Through it all, there was a constant wave of media narratives.
‘This Celtics team aren’t winners.’
‘Tatum and Brown can’t win together.’
‘They’re not tough enough.’
‘Not gritty enough.’
‘Mazzulla-ball won’t win championships.’
The noise was deafening, and it was endless.
We sat through the Kyrie Irving saga, saw Tristan Thompson’s ‘the regular season doesn’t matter’ attitude poison the team, Gordon Hayward’s ill-feted debut, and Kemba Walker’s knee crumble.
There were so many false starts that it’s hard to keep track. So many difficult twists and turns. And through it all, the Celtics kept working behind the scenes. They kept improving.
A common concept in life is that personal development and growth aren’t linear. We all hit plateaus. We all take steps back before smashing through the proverbial glass ceiling. Every last one of us has experienced that stagnation before taking the next step forward in one way or another. Yet, Brown’s development on a basketball court shunned the usual path. He drastically improved, year-on-year.
Tatum found ways to add entire skill sets to his game. Al Horford adapted his game to become a legitimate perimeter threat. Derrick White is a catch-and-shoot nightmare after joining Boston with a questionable jumper. Brad Stevens left the sidelines behind for a seat in the front office — and he has been incredible. The list goes on.
Growth.
That’s what this championship represents. It represents hard work, desire, an indomitable will and consistent improvement in the face of adversity and self-doubt. It represents a fanbase that has turned up through thick and thin. A TD Garden that was just as loud when cheering on Brandon Bass as it was throughout this season.

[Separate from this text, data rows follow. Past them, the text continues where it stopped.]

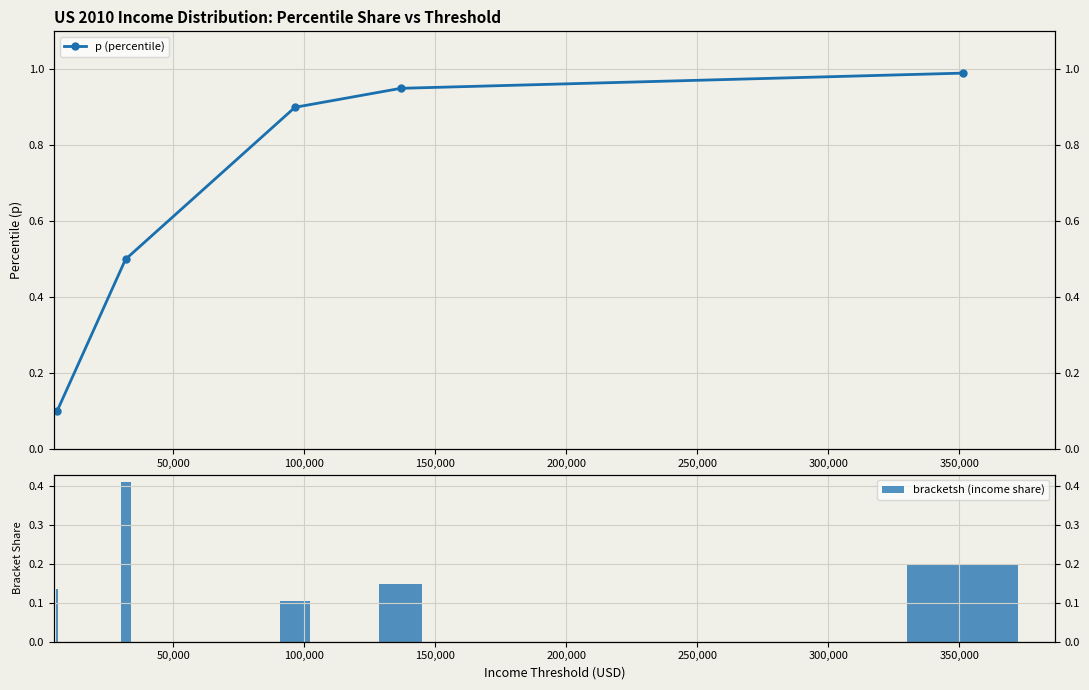

What is the value of the p (percentile) bar at the 1st from the left?

0.1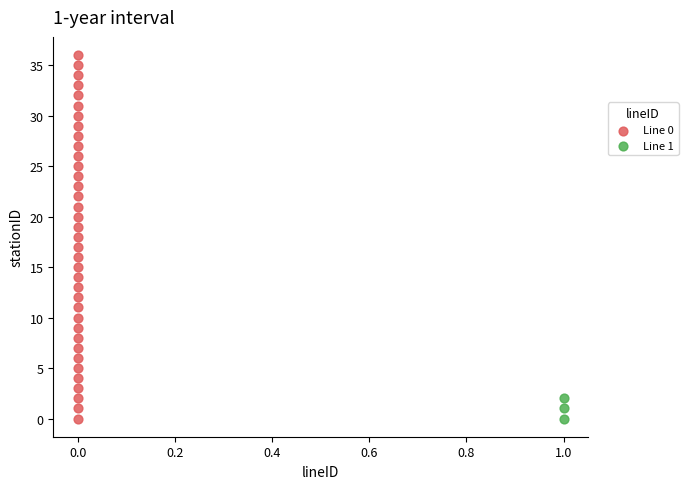

Which series has the widest spread of Y values?

Line 0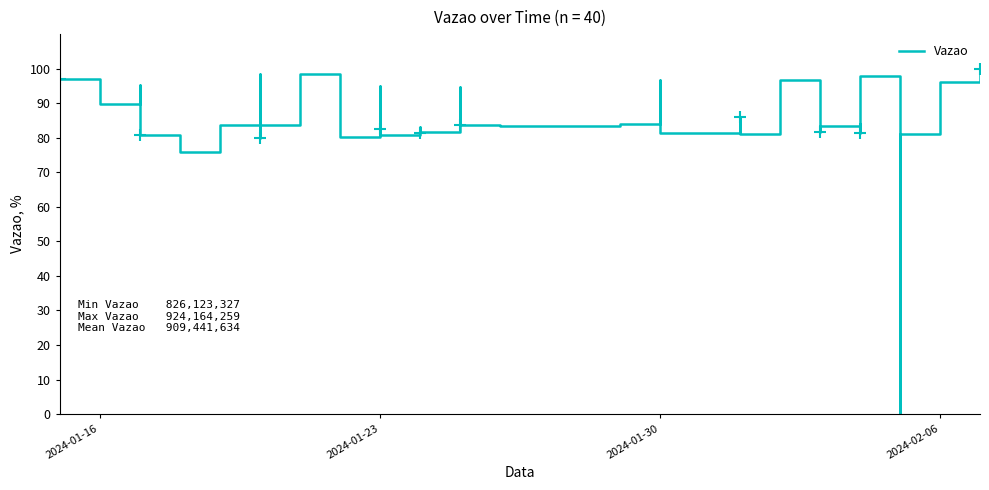

True or false: the data shows 22.6 at 4.

False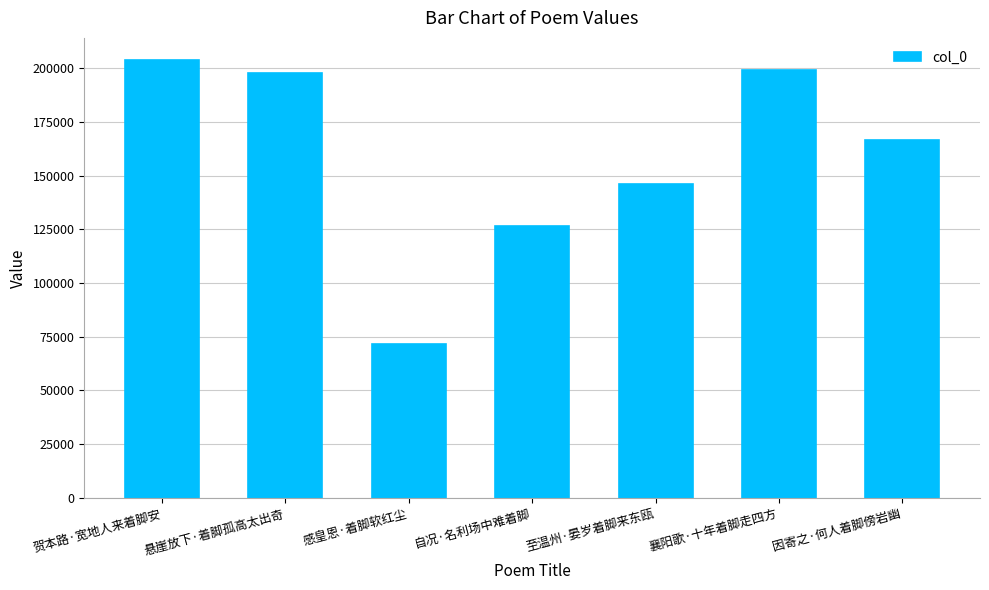

What is the label of the 2nd bar from the left?

悬崖放下·着脚孤高太出奇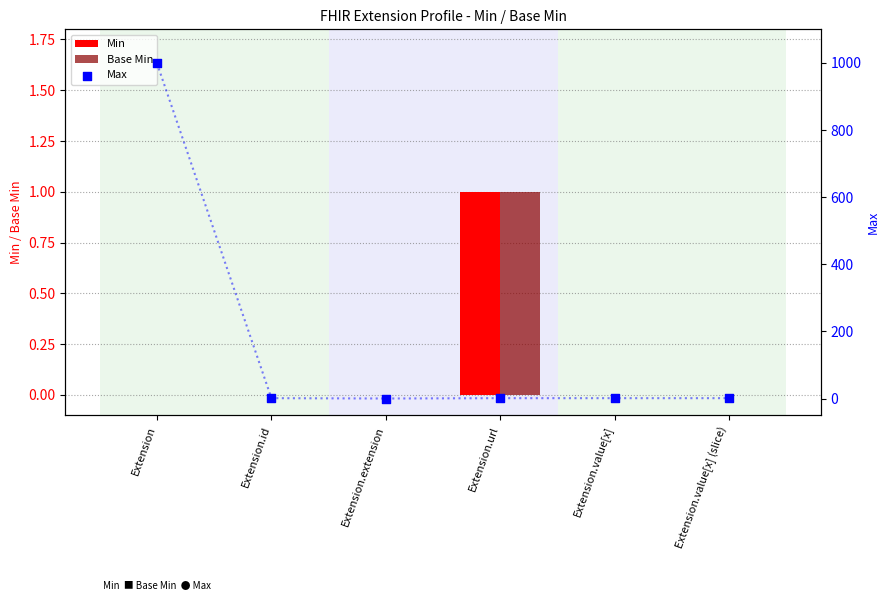

Which series has the widest spread of Y values?

Max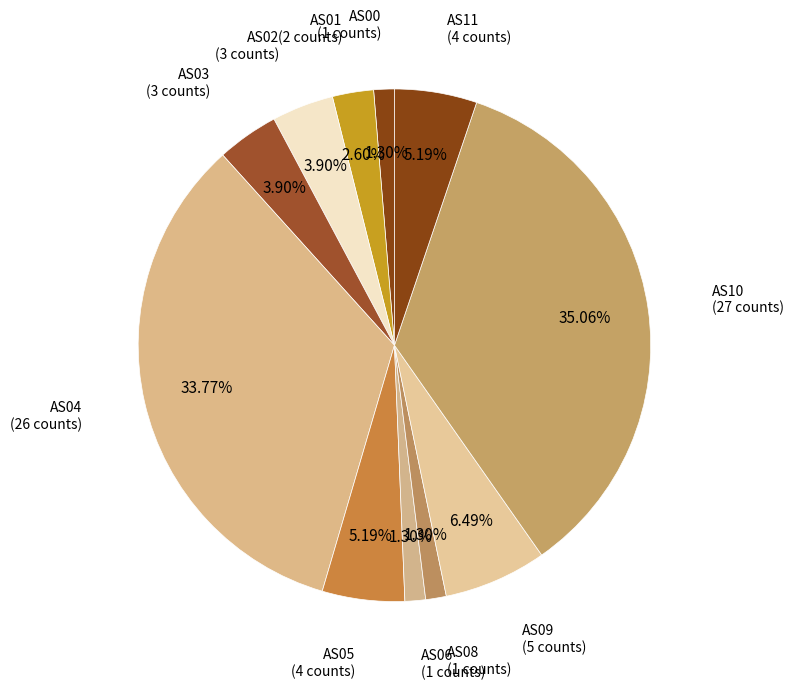

How many slices are in this pie chart?

11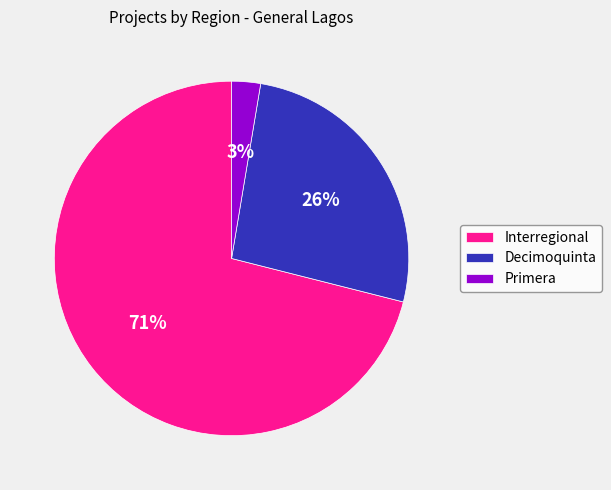

Is there any slice that represents more than half of the pie?

Yes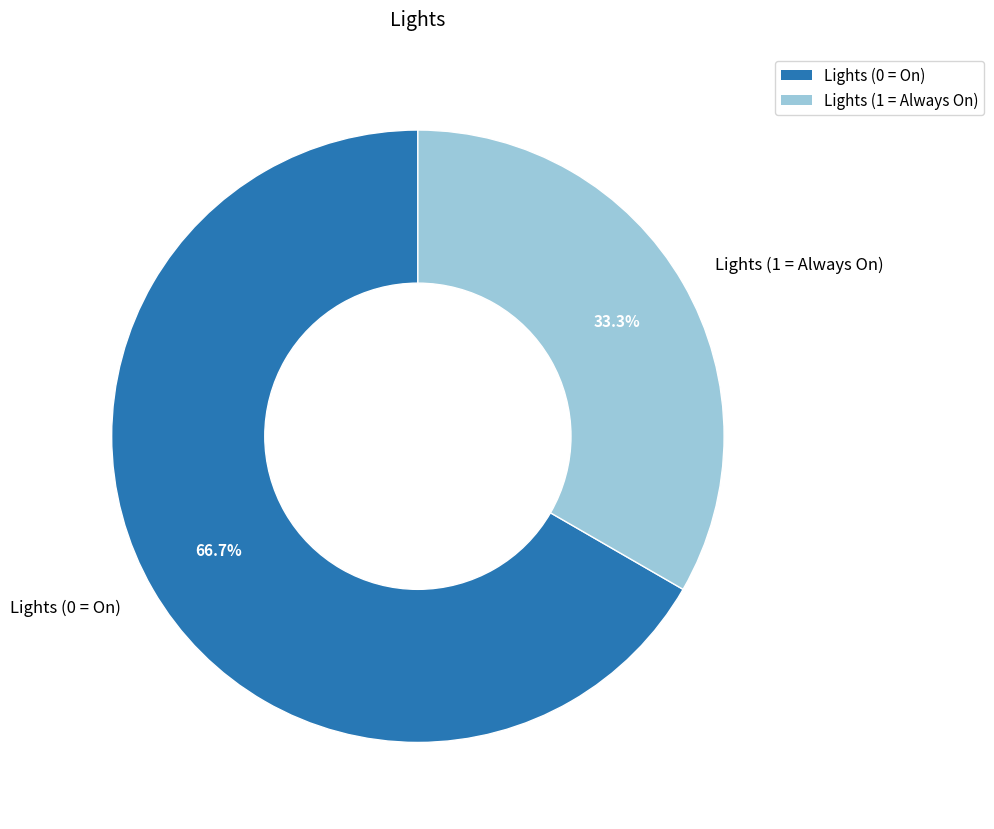

How many slices are in this pie chart?

2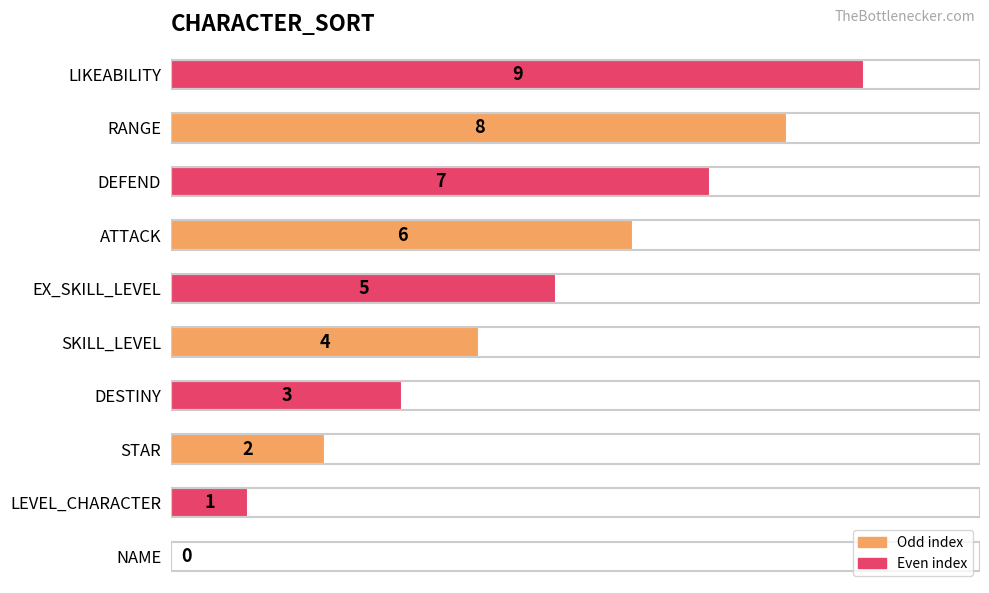

The chart shows a value of 9 at ATTACK. True or false?

False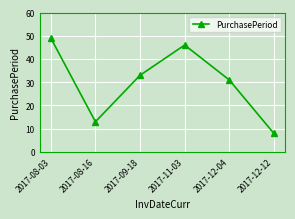

What is the label of the 6th point from the right?

2017-08-03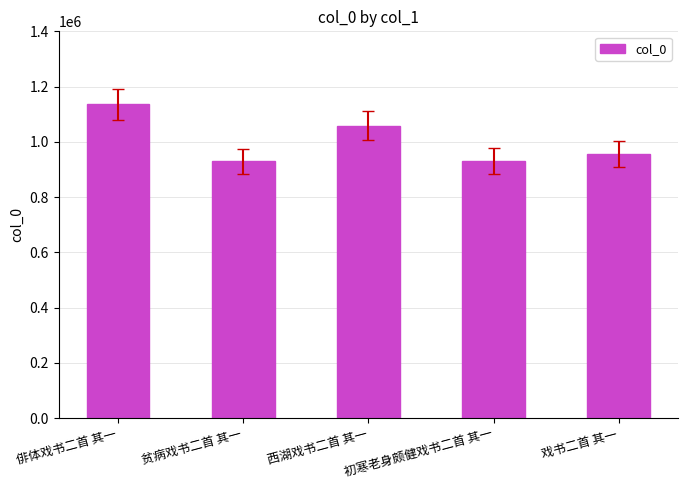

What is the maximum value shown in the chart?

1135387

I know I’m not from Boston. I know my view on the team isn’t the same because of that. I didn’t grow up in the City of Champions. I didn’t have sports radio shoved down my throat. I don’t get to experience the buzz around the city or feel the frustration in the air after a loss. I’m removed from all of that. Sometimes, that works in my favor. Sometimes, it’s to my detriment.
Honestly, not being in Boston — or the States — bothers me sometimes. It makes me question my work, especially due to the lack of access. But I do this because I love this team. I love basketball. Boston is part of me because of all of this.
I, like millions of others around the globe, ride that same rollercoaster. Because that’s what this Celtics team has been. From the moment the rebuild started until the final buzzer last night. Every step. Every stumble. Every trade. It was all twists, turns, loop-the-loops and one long, slow climb to the summit. Now, the rollercoaster has stopped at the top. The breaks are on. How long the Celtics can stay there is up to them.
That’s a question for another day. I want no part in looking past this very moment. A moment where all Celtics fans can finally agree on one thing: This feeling has been a long time coming.
The Celtics are champions. Their names are firmly set in the history books; nobody can ever take that away from them. Legends were born last night. I can’t wait to see how the next few chapters play out.
Enjoy today! Enjoy this week! Enjoy this summer! 16 years is a long time to wait, but it sure does feel sweet now that it’s here!
As an aside, I just wanted to thank everyone who has been reading these takeaways after every game. I was honored when Keith Smith asked me to take over from him last year. He had put these takeaways on the map. They were some big shoes to fill.
I tried my best to make the takeaway’s mine. To put my own spin on them. That meant more film analysis. More play breakdowns. Some of you liked it, some of you didn’t. I hope I found a happy medium by the end.
What I didn’t realize at the time was how much of a grind these articles were. Coming up with 10 different aspects from every game while getting 2 watches in and trying to post early enough that they still mattered was a lot of work.
Shoutouts to Oliver Fox and Bobby Manning for pitching in at times; they both helped me out when life got in the way or the pressure was building. It’s been a pleasure writing these for you this season, even if we haven’t always agreed. I hope everyone has an amazing summer!